▼▼▼

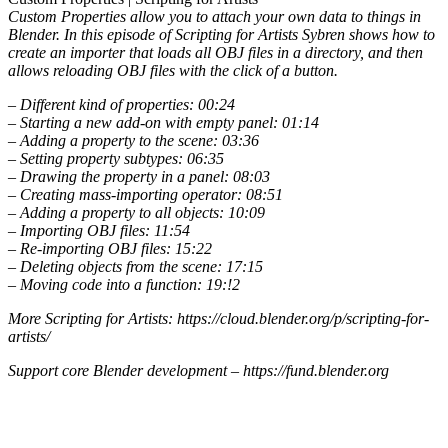
Custom Properties allow you to attach your own data to things in
Blender. In this episode of Scripting for Artists Sybren shows how to
create an importer that loads all OBJ files in a directory, and then
allows reloading OBJ files with the click of a button.
– Different kind of properties: 00:24
– Starting a new add-on with empty panel: 01:14
– Adding a property to the scene: 03:36
– Setting property subtypes: 06:35
– Drawing the property in a panel: 08:03
– Creating mass-importing operator: 08:51
– Adding a property to all objects: 10:09
– Importing OBJ files: 11:54
– Re-importing OBJ files: 15:22
– Deleting objects from the scene: 17:15
– Moving code into a function: 19:!2
More Scripting for Artists: https://cloud.blender.org/p/scripting-for-
artists/
Support core Blender development – https://fund.blender.org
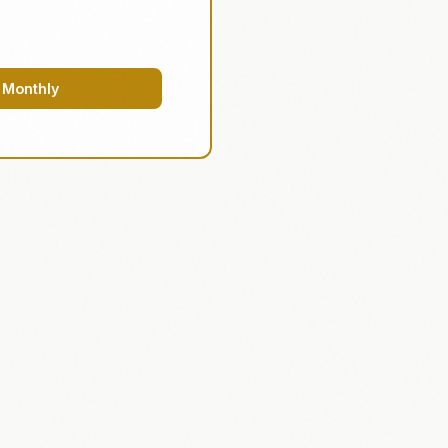
 Monthly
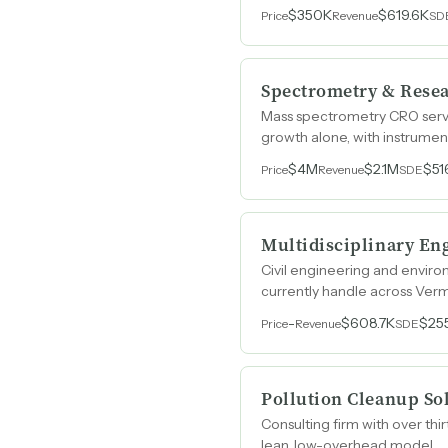
$350K
$619.6K
Price
Revenue
SD
Spectrometry & Rese
Mass spectrometry CRO servi
growth alone, with instrument
$4M
$2.1M
$51
Price
Revenue
SDE
Multidisciplinary En
Civil engineering and enviro
currently handle across Ver
-
$608.7K
$25
Price
Revenue
SDE
Pollution Cleanup So
Consulting firm with over th
lean, low-overhead model.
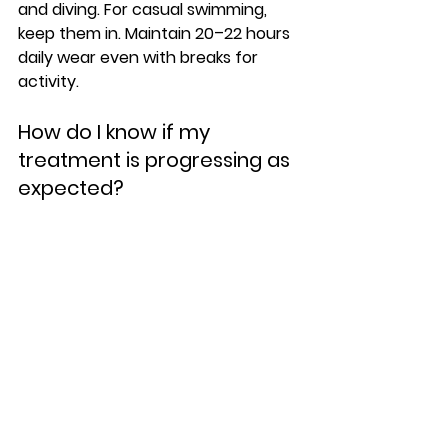
and diving. For casual swimming, 
keep them in. Maintain 20–22 hours 
daily wear even with breaks for 
activity.
How do I know if my 
treatment is progressing as 
expected?
Have regular check-ins with your 
practitioner. Contact them if a tray 
feels too tight, won't fit properly, or 
you notice gaps between the 
clear 
aligner
 and teeth.
Conclusion
Clear aligner treatment works best 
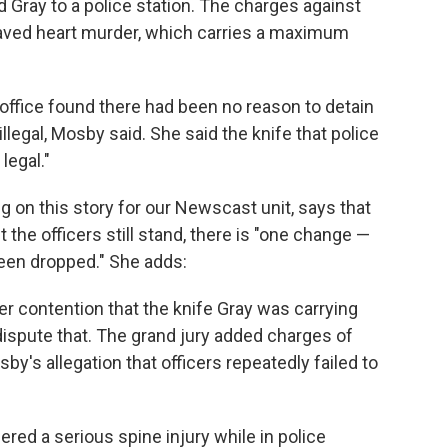
ed Gray to a police station. The charges against
ved heart murder, which carries a maximum
 office found there had been no reason to detain
illegal, Mosby said. She said the knife that police
legal."
g on this story for our Newscast unit, says that
the officers still stand, there is "one change —
een dropped." She adds:
r contention that the knife Gray was carrying
 dispute that. The grand jury added charges of
y's allegation that officers repeatedly failed to
"
ered a serious spine injury while in police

▲▲▲

__Goal of the exercise__
Turn the text in the data above into a numbered list with one line per item, skipping blank lines. Leave the pictures out of your answer.

__Answer for the task__
1. Custom Properties allow you to attach your own data to things in
2. Blender. In this episode of Scripting for Artists Sybren shows how to
3. create an importer that loads all OBJ files in a directory, and then
4. allows reloading OBJ files with the click of a button.
5. – Different kind of properties: 00:24
6. – Starting a new add-on with empty panel: 01:14
7. – Adding a property to the scene: 03:36
8. – Setting property subtypes: 06:35
9. – Drawing the property in a panel: 08:03
10. – Creating mass-importing operator: 08:51
11. – Adding a property to all objects: 10:09
12. – Importing OBJ files: 11:54
13. – Re-importing OBJ files: 15:22
14. – Deleting objects from the scene: 17:15
15. – Moving code into a function: 19:!2
16. More Scripting for Artists: https://cloud.blender.org/p/scripting-for-
17. artists/
18. Support core Blender development – https://fund.blender.org
19.  Monthly
20. $350K
21. $619.6K
22. Price
23. Revenue
24. SD
25. Spectrometry & Rese
26. Mass spectrometry CRO servi
27. growth alone, with instrument
28. $4M
29. $2.1M
30. $51
31. Price
32. Revenue
33. SDE
34. Multidisciplinary En
35. Civil engineering and enviro
36. currently handle across Ver
37. -
38. $608.7K
39. $25
40. Price
41. Revenue
42. SDE
43. Pollution Cleanup So
44. Consulting firm with over th
45. lean, low-overhead model.
46. and diving. For casual swimming, 
47. keep them in. Maintain 20–22 hours 
48. daily wear even with breaks for 
49. activity.
50. How do I know if my 
51. treatment is progressing as 
52. expected?
53. Have regular check-ins with your 
54. practitioner. Contact them if a tray 
55. feels too tight, won't fit properly, or 
56. you notice gaps between the 
57. clear 
58. aligner
59.  and teeth.
60. Conclusion
61. Clear aligner treatment works best 
62. ed Gray to a police station. The charges against
63. ved heart murder, which carries a maximum
64.  office found there had been no reason to detain
65. illegal, Mosby said. She said the knife that police
66. legal."
67. g on this story for our Newscast unit, says that
68. the officers still stand, there is "one change —
69. een dropped." She adds:
70. r contention that the knife Gray was carrying
71.  dispute that. The grand jury added charges of
72. y's allegation that officers repeatedly failed to
73. "
74. ered a serious spine injury while in police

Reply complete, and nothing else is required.